On Wed, Aug 22, 2012 at 12:15:35PM -0700, Andrew Morton wrote:
> On Wed, 22 Aug 2012 18:29:55 +0200
> Andrea Arcangeli <aarcange@redhat.com> wrote:
> 
> > On Wed, Aug 22, 2012 at 02:03:41PM +0800, Xiao Guangrong wrote:
> > > On 08/21/2012 11:06 PM, Andrea Arcangeli wrote:
> > > > CPU0  		    	    	CPU1
> > > > 				oldpage[1] == 0 (both guest & host)
> > > > oldpage[0] = 1
> > > > trigger do_wp_page
> > > 
> > > We always do ptep_clear_flush before set_pte_at_notify(),
> > > at this point, we have done:
> > >   pte = 0 and flush all tlbs
> > > > mmu_notifier_change_pte
> > > > spte = newpage + writable
> > > > 				guest does newpage[1] = 1
> > > > 				vmexit
> > > > 				host read oldpage[1] == 0
> > > 
> > >                   It can not happen, at this point pte = 0, host can not
> > > 		  access oldpage anymore, host read can generate #PF, it
> > >                   will be blocked on page table lock until CPU 0 release the lock.
> > 
> > Agreed, this is why your fix is safe.
> > 
> > ...
> >
> > Thanks a lot for fixing this subtle race!
> 
> I'll take that as an ack.

Yes thanks!

I'd also like a comment that explains why in that case the order is
reversed. The reverse order immediately rings an alarm bell otherwise
;). But the comment can be added with an incremental patch.

> Unfortunately we weren't told the user-visible effects of the bug,
> which often makes it hard to determine which kernel versions should be
> patched.  Please do always provide this information when fixing a bug.
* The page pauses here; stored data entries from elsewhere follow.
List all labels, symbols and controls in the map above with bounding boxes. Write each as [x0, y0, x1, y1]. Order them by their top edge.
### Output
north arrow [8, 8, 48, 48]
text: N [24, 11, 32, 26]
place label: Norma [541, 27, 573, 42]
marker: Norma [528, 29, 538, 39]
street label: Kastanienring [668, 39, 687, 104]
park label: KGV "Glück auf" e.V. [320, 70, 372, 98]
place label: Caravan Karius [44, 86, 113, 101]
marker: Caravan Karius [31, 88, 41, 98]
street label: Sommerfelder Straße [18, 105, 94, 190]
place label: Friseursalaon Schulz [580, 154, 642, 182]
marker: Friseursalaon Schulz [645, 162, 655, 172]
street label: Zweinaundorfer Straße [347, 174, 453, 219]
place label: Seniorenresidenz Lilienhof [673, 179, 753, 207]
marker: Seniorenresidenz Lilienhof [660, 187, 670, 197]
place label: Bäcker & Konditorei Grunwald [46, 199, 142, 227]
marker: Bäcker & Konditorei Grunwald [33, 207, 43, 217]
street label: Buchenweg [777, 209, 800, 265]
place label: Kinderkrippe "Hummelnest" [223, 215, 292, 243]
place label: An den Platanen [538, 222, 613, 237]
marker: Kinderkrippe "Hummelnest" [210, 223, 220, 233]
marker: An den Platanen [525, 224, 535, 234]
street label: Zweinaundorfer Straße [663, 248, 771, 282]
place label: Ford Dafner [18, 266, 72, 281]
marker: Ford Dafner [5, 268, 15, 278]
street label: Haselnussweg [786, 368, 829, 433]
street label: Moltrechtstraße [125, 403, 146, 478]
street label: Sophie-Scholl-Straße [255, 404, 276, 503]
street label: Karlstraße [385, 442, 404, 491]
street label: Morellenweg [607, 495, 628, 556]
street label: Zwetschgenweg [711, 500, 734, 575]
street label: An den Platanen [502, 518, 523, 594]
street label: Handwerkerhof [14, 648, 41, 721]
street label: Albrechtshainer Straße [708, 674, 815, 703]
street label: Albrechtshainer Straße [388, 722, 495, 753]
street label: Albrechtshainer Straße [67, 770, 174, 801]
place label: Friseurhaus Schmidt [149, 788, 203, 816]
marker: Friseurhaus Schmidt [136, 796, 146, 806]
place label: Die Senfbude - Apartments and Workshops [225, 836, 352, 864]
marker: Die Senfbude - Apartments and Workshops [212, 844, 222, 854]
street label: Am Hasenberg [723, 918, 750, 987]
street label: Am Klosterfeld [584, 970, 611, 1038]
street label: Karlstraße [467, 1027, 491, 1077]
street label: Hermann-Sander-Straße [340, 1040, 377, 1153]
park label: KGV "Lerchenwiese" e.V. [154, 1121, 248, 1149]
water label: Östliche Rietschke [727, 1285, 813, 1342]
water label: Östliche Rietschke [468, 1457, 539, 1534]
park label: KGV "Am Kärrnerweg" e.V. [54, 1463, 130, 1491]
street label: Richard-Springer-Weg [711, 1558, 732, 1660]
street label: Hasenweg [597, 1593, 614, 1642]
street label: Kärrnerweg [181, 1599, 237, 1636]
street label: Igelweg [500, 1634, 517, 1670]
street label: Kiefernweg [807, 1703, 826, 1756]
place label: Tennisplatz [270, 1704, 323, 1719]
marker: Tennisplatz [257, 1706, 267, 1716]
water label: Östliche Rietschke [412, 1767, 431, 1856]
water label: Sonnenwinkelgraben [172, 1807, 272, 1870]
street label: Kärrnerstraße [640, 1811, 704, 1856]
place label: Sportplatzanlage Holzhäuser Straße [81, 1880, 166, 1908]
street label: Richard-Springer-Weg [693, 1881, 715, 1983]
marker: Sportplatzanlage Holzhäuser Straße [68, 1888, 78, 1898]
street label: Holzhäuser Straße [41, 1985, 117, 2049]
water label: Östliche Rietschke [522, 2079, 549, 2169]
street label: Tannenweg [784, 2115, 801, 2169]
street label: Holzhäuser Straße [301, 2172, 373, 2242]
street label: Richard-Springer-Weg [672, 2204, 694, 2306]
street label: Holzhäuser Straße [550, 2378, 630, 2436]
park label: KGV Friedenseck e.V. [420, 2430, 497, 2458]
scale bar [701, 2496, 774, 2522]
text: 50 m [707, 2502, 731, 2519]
This is best answered by Xiao who said it's a testcase triggering
this.

It requires the guest reading memory on CPU0 while the host writes to
the same memory on CPU1, while CPU2 triggers the copy on write fault
on another part of the same page (slightly before CPU1 writes). The
host writes of CPU1 would need to happen in a microsecond window, and
they wouldn't be immediately propagated to the guest in CPU0. They
would still appear in the guest but with a microsecond delay (the
guest has the spte mapped readonly when this happens so it's only a
guest "microsecond delayed reading" problem as far as I can tell). I
guess most of the time it would fall into the undefined by timing
scenario so it's hard to tell how the side effect could escalate.